- _WORK REQUEST_: The listing is to be returned word for word, without its images.

- _SOURCE MATERIAL_:
━━━━━━━━━━━━━━━━━━━━━━━━━━━━━━

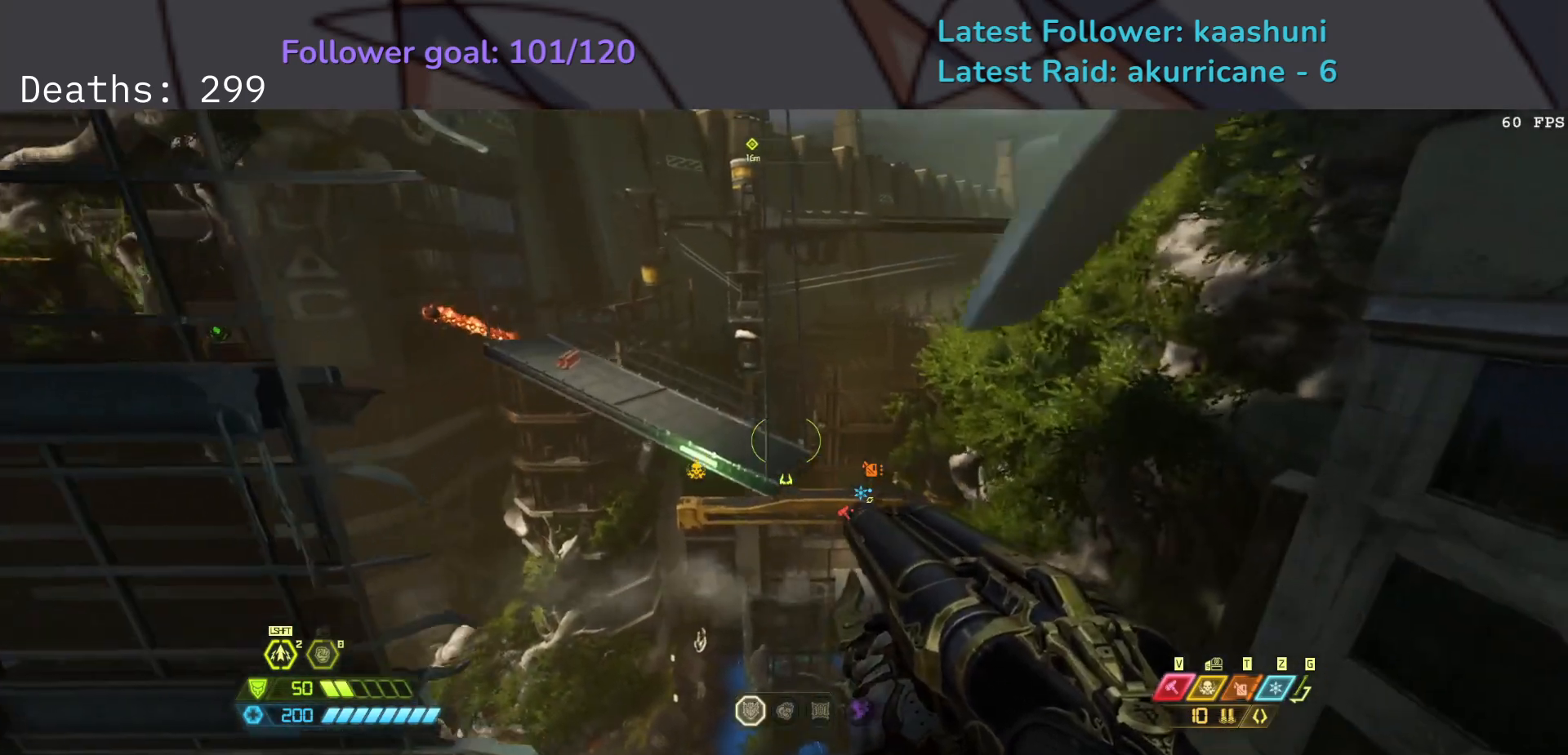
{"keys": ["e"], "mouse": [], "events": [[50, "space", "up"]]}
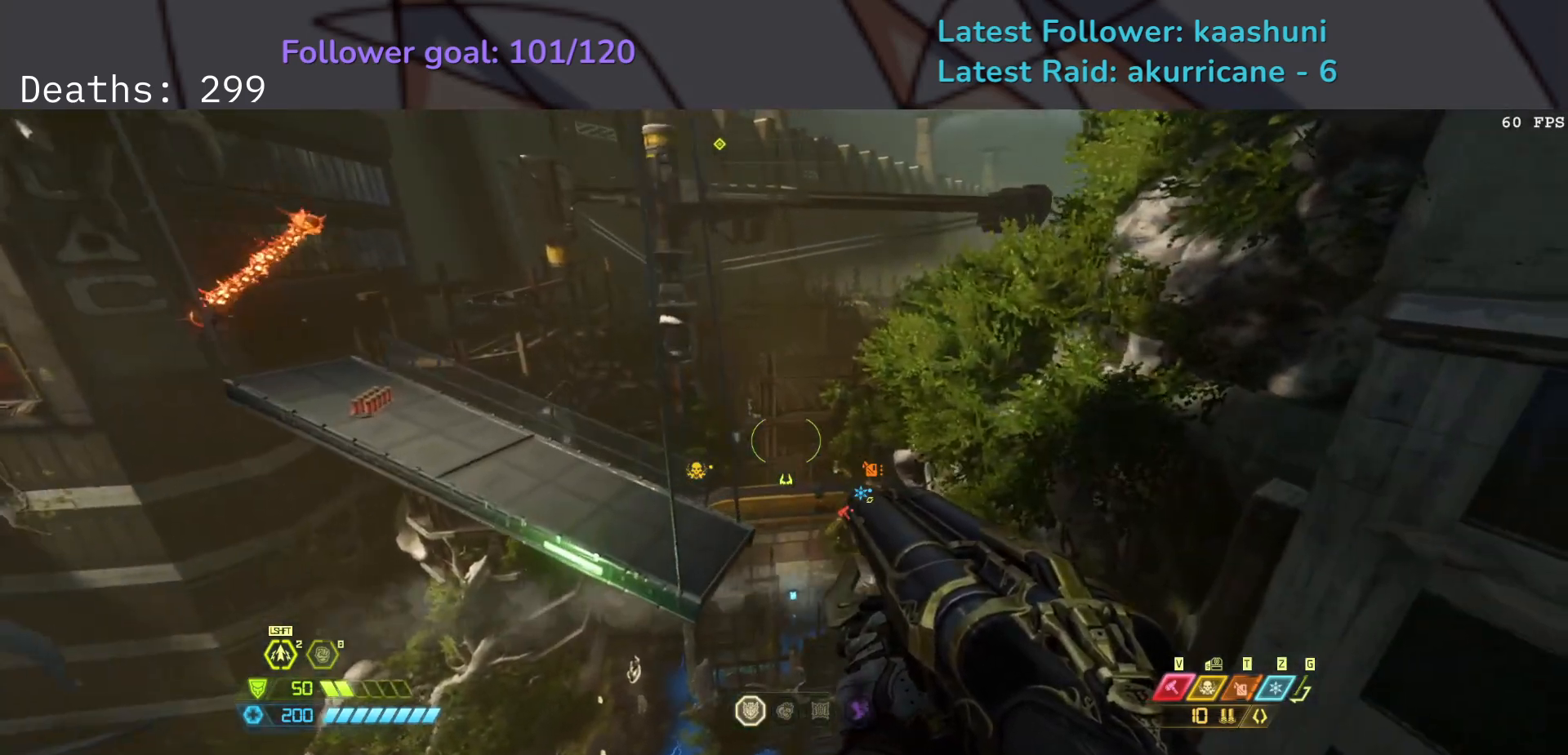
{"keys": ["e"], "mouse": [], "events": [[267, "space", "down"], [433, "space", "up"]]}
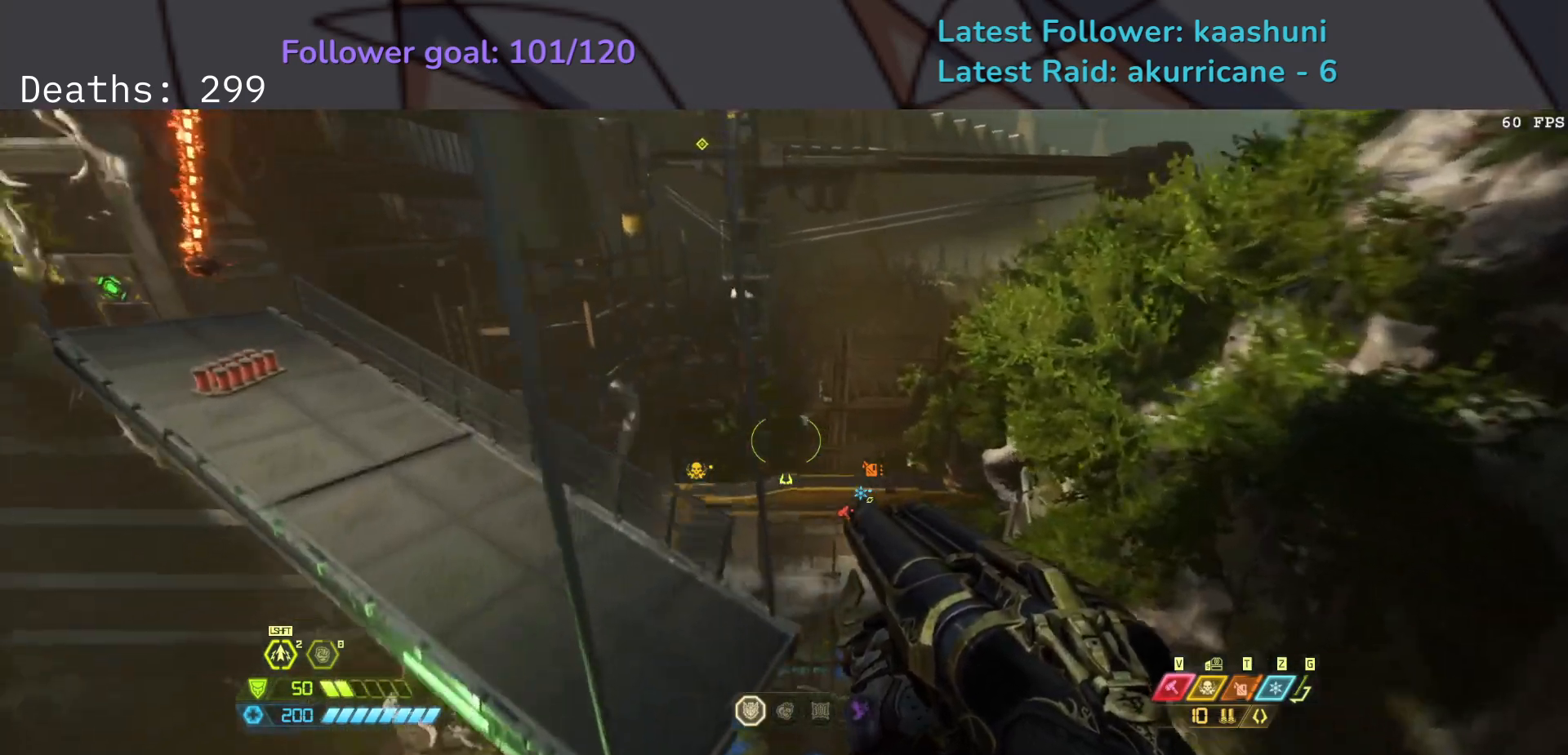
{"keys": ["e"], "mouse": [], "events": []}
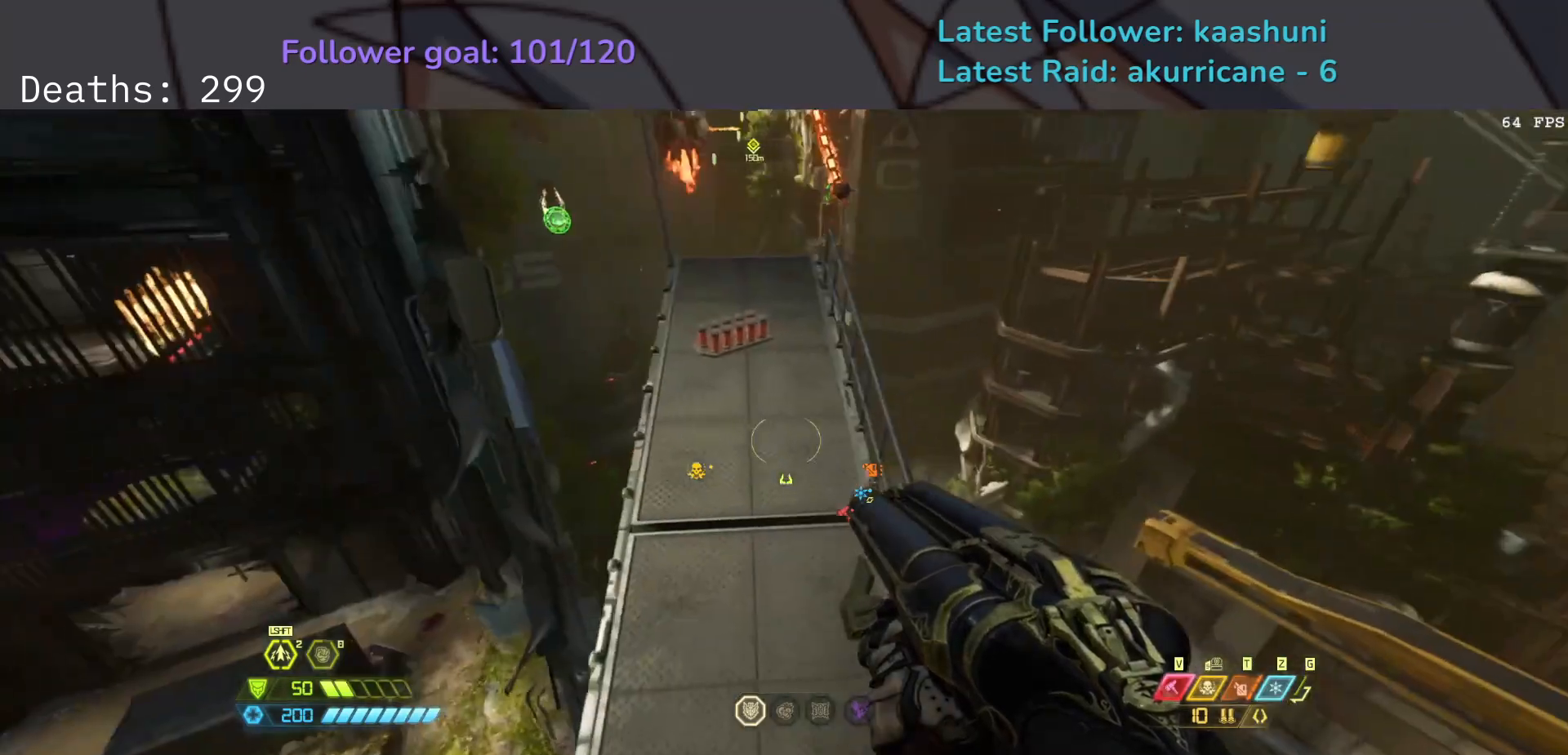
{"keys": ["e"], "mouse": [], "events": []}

━━━━━━━━━━━━━━━━━━━━━━━━━━━━━━

- _ANSWER SPACE_:
{"keys": ["e"], "mouse": [], "events": [[50, "space", "up"]]}
{"keys": ["e"], "mouse": [], "events": [[267, "space", "down"], [433, "space", "up"]]}
{"keys": ["e"], "mouse": [], "events": []}
{"keys": ["e"], "mouse": [], "events": []}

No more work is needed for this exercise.